“I live in one of the most beautiful places in Canada—Vancouver Island,” says Shelley Penner.
Penner is an artist living in Port Alberni, transplanted from the prairies a few decades ago. She calls her Island home paradise. “It has crystal clear rivers and lakes, rugged mountains, long sandy beaches and rocky shorelines, wilderness just minutes away from any urban centre.”
Penner, née Morton, was born in Melfort, Sakatchewan in 1952 and spent her young life on army bases across Canada and two years in Germany.
Her interest in creating art includes painting, photography, creative writing, singing, reading and music. She also enjoys nature walks and volleyball.
“My main medium now is acrylics on stone slabs. I look for the landscape in the natural colours of the stone and I paint birds or animals into that landscape,” she says. Her art pieces have travelled as far away as Scotland, Germany, Holland, Australia and Japan. “I also work on canvases and I try to have a gallery show every five years or so.”
When it comes to writing, she adds: “I have always had a head full of stories.” She began writing them down years ago for her pleasure and peace of mind, because “the characters live in my head and keep me awake at night until I get them down on paper.”
Penner has published four books—three of them novels and one book with images of her best canvases. “It feels very satisfying to see my published stories lined up on my bookshelf.”
Photography is another interest in her artistic life as she enjoys taking photos of birds; she says she has learned a great deal about them over the years.
Before the coronavirus pandemic, Penner began volunteering for Shaw Cable by making slide shows. Three episodes aired before the pandemic brought the program to an end. The display of her photography can still be viewed weekly on Channel 4 under the title “Birds of Vancouver Island,” hosted by Penner.
She hopes to resume with at least four more episodes once things get back to normal.
Although she does not normally enter her artwork in competitions, in 1988 she did it and won an Award of Merit in the Pacific Regional Juried show of Fine Arts for her watercolour painting ‘River Drifting’.

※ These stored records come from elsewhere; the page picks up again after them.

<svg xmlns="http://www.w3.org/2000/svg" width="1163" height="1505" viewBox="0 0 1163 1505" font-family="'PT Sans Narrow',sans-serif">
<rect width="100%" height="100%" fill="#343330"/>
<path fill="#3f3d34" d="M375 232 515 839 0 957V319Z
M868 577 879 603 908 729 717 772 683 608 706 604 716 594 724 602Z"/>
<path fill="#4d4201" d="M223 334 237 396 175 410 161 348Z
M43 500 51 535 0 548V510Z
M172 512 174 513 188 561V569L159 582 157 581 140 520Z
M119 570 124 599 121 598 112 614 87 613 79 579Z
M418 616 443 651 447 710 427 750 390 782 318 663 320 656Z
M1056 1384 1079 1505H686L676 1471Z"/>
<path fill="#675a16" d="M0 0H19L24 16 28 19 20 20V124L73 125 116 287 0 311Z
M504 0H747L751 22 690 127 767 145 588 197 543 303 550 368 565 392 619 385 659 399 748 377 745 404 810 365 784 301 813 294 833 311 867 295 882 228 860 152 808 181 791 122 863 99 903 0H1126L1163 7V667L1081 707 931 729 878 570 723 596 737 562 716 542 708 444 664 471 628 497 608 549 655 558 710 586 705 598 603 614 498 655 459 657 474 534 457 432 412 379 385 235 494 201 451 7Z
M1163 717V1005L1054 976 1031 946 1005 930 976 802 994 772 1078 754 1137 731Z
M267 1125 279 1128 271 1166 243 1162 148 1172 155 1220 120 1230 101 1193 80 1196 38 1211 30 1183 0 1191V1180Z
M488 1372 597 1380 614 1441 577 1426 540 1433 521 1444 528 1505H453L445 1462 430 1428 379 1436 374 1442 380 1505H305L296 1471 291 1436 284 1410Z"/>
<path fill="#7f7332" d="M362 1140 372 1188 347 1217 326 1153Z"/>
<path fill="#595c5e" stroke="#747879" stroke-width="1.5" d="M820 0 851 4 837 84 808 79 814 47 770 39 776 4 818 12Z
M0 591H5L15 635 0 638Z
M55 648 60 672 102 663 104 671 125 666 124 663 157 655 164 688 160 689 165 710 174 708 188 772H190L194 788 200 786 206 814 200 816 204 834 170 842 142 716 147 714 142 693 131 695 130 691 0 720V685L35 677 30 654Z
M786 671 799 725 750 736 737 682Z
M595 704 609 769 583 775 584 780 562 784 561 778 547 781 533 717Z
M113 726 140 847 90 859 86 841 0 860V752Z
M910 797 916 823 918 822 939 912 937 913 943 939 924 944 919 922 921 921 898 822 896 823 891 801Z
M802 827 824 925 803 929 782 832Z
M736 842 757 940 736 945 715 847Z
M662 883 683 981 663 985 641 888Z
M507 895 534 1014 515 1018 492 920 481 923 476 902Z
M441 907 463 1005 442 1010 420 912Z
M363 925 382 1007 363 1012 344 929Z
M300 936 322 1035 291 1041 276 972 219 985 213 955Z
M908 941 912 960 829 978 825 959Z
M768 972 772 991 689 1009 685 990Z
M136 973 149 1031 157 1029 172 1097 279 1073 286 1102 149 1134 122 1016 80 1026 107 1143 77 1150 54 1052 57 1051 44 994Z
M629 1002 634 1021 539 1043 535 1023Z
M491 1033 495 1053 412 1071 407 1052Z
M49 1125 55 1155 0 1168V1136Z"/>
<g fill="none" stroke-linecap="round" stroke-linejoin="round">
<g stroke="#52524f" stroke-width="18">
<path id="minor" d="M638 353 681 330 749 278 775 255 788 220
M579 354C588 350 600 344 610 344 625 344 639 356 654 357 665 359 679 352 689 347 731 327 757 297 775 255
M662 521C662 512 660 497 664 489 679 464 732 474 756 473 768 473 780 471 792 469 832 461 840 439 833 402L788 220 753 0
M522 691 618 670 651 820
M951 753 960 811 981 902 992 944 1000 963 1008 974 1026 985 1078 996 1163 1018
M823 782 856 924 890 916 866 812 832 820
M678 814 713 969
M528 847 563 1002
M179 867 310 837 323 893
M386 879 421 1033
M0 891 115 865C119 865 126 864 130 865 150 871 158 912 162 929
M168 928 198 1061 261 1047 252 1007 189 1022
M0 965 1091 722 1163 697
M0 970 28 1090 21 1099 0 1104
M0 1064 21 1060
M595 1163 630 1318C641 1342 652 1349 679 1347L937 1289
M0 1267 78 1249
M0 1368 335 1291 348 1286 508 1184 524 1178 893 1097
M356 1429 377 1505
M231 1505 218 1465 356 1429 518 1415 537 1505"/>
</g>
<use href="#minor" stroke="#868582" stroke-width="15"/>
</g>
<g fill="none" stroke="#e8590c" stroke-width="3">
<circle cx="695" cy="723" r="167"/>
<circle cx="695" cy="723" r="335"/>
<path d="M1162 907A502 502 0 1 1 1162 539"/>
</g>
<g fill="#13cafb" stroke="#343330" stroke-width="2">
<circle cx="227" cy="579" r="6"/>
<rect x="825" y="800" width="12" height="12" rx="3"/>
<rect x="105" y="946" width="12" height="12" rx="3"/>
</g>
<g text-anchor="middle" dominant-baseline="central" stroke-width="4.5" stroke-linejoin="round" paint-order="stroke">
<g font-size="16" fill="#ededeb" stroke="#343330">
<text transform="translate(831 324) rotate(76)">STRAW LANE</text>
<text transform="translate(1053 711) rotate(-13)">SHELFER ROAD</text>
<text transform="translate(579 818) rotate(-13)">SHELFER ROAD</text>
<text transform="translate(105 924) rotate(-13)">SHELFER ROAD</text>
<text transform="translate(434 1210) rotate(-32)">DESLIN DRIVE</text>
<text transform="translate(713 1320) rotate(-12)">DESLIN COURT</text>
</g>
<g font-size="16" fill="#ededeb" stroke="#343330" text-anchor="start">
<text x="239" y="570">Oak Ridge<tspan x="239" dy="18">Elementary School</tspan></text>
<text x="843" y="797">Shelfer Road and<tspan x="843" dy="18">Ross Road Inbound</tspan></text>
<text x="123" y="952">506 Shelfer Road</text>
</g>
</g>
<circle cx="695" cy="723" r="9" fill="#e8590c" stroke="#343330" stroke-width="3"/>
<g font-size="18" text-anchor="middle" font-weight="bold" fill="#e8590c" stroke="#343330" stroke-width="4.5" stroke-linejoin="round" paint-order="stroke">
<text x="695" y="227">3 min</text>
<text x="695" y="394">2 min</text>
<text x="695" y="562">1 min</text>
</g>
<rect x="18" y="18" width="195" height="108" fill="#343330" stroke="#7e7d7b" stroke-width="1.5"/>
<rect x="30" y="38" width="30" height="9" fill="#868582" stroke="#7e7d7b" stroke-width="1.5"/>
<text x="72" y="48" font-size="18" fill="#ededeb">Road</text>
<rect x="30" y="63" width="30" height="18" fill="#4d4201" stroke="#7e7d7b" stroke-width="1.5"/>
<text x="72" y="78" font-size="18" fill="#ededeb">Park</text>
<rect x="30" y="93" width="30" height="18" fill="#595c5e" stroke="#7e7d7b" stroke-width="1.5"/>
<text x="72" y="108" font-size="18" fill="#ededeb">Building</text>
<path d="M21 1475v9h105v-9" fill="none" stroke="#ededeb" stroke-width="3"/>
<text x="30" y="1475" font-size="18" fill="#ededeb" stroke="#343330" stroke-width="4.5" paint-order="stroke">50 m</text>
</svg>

“In a very real way, creating is my religion, my way of connecting with the Divine. When I work on an art project, I can feel an energy flowing through me, as if I am simply a conduit for some higher power to express its nature,” she says.
“It leaves me feeling spiritually empowered and energized. I am a detail painter, so I tend to work on one small section of the canvas at a time. When I’m finished and view the entire image, I am often amazed by the final results, as if viewing something created by someone else. I feel mentally drained, yet replete.”